Is Jesus God?
by Pr. Dave Mann
The first 18 verses of John’s gospel are beautiful, both literarily and theologically. Read aloud the entirety of this prologue to the gospel. You will have the joy of speaking and hearing a well-crafted paragraph. You will also be introduced to numerous theological themes to be developed in the 21 chapters of John – the divinity of Jesus, life, light, darkness, witness/testify, believe, world, glory, grace and truth.
It is no doubt that John’s opening phrase, “In the beginning was the Word,” is intended to echo the opening phrase of Genesis, “In the beginning God.” It is known that this Word (logos in Greek) is the term of Greek philosophy, meaning the primal cause of all things. In verse 14, the identity of the logos is clearly identified as Jesus, God made flesh. Jesus is the logos, the Cause of all causes. The final phrase of verse 1 unambiguously states “the Word was God.”
But if Jesus is indeed divine (the second person of the Trinity), why does John write not once but twice; the Word was with God? Does this distinction of the two exclude the belief in Jesus’ divine attribute? No. It is helpful to note that there are three words for the “physical proximity” of two things in Greek. The one used here – pros – also means “in intimate personal relationship.” The fact that John writes in the one and same verse (1:1) that Jesus is God, and that Jesus is with God is a beautiful expression of the Trinity – the Father and the Son are distinguished and yet both are fully God.
Throughout the Gospel of John, we find numerous instances where Jesus appears to relate to God the Father as an entity distinct from himself – He prays to the Father, He does the Father’s will, He has a mission given by the Father. However, we also see that without a doubt, Jesus is divine.

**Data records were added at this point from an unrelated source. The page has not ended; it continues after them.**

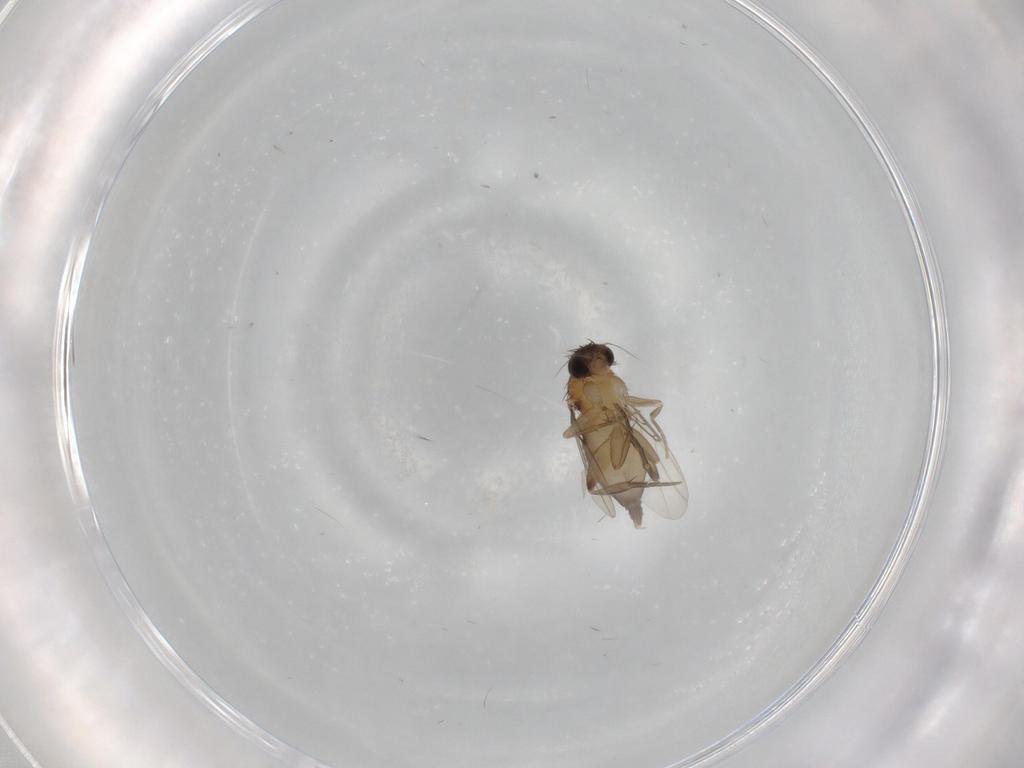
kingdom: Animalia
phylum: Arthropoda
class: Insecta
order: Diptera
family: Phoridae
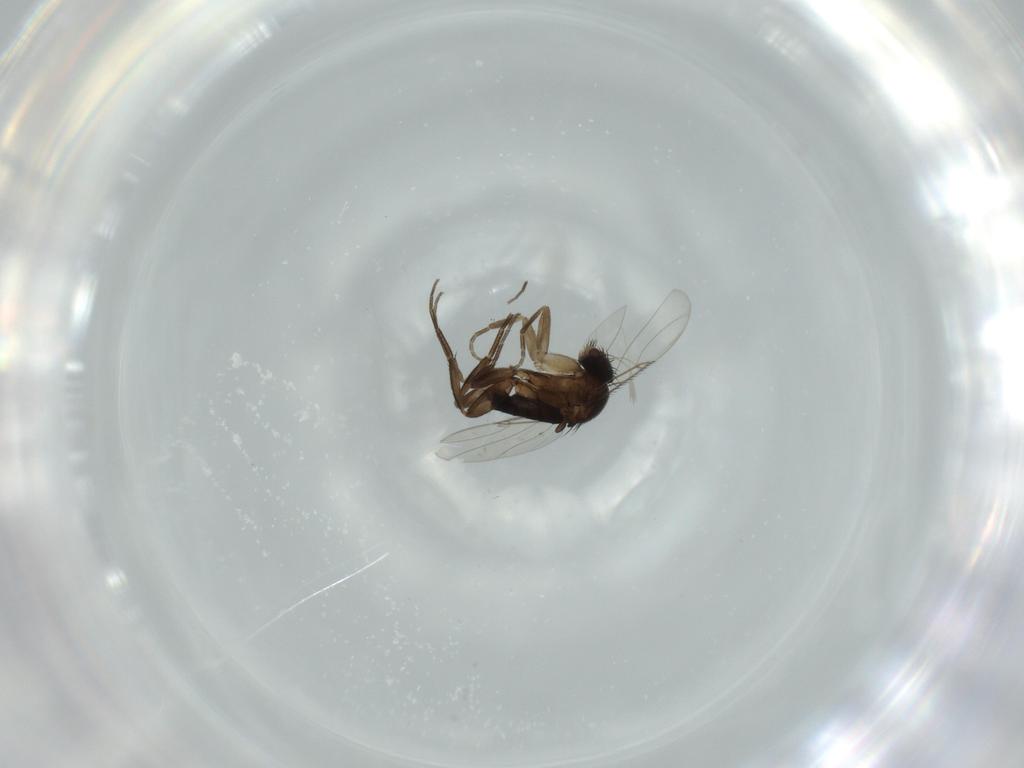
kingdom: Animalia
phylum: Arthropoda
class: Insecta
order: Diptera
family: Phoridae
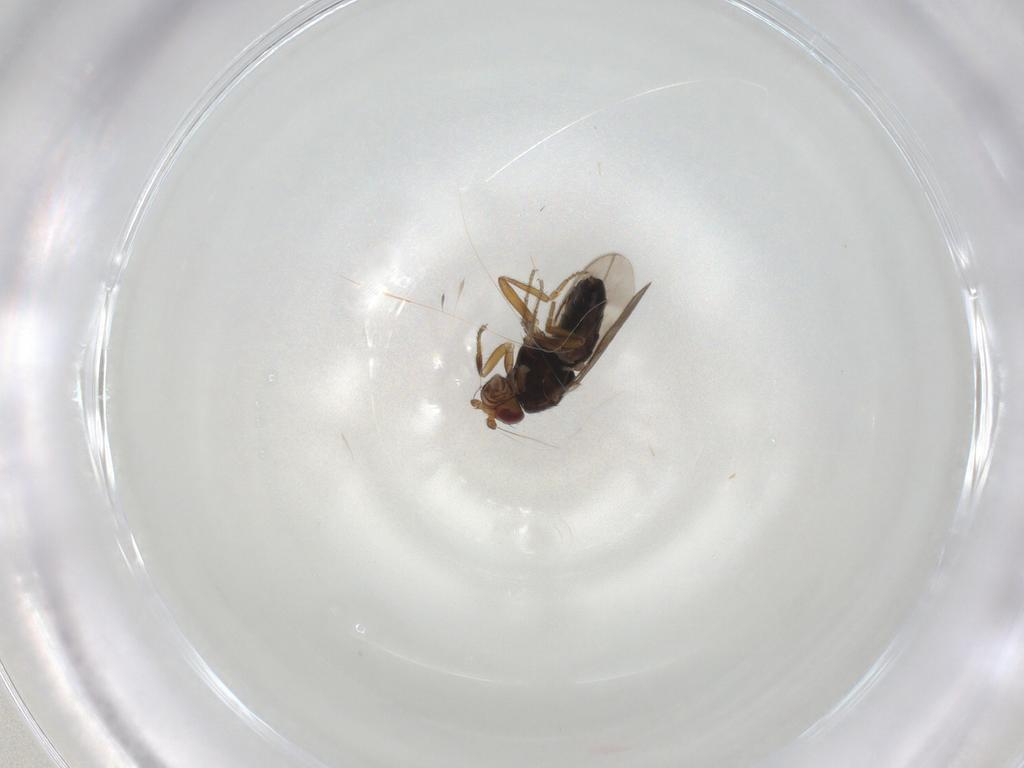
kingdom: Animalia
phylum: Arthropoda
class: Insecta
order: Diptera
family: Sphaeroceridae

John 10:30 – The Father and I are one.
John 8:58 – Before Abraham was, I am. (Compare with Exodus 3:14.)
John 13:19 – I am telling you now before it happens so that when it does happen you will believe that I am who I am.
John 20:28 – Thomas answered and said to Him, "My Lord and my God,” a confession of faith which Jesus validates in the next verse.
The fact that John lays side by side the distinction of Jesus from God the Father and the divinity of Jesus is a perfect example of how the Scriptures testify to the truth of the doctrine of the Trinity even without using the theological term itself.
Holy Father and our Lord Jesus Christ, we give you praise for the beauty of the Gospel of John. Our hearts relish the writing and the theology of this great gospel. Thank you for inspiring John to write clearly and beautifully concerning the grace and truth in Jesus’ name, Amen.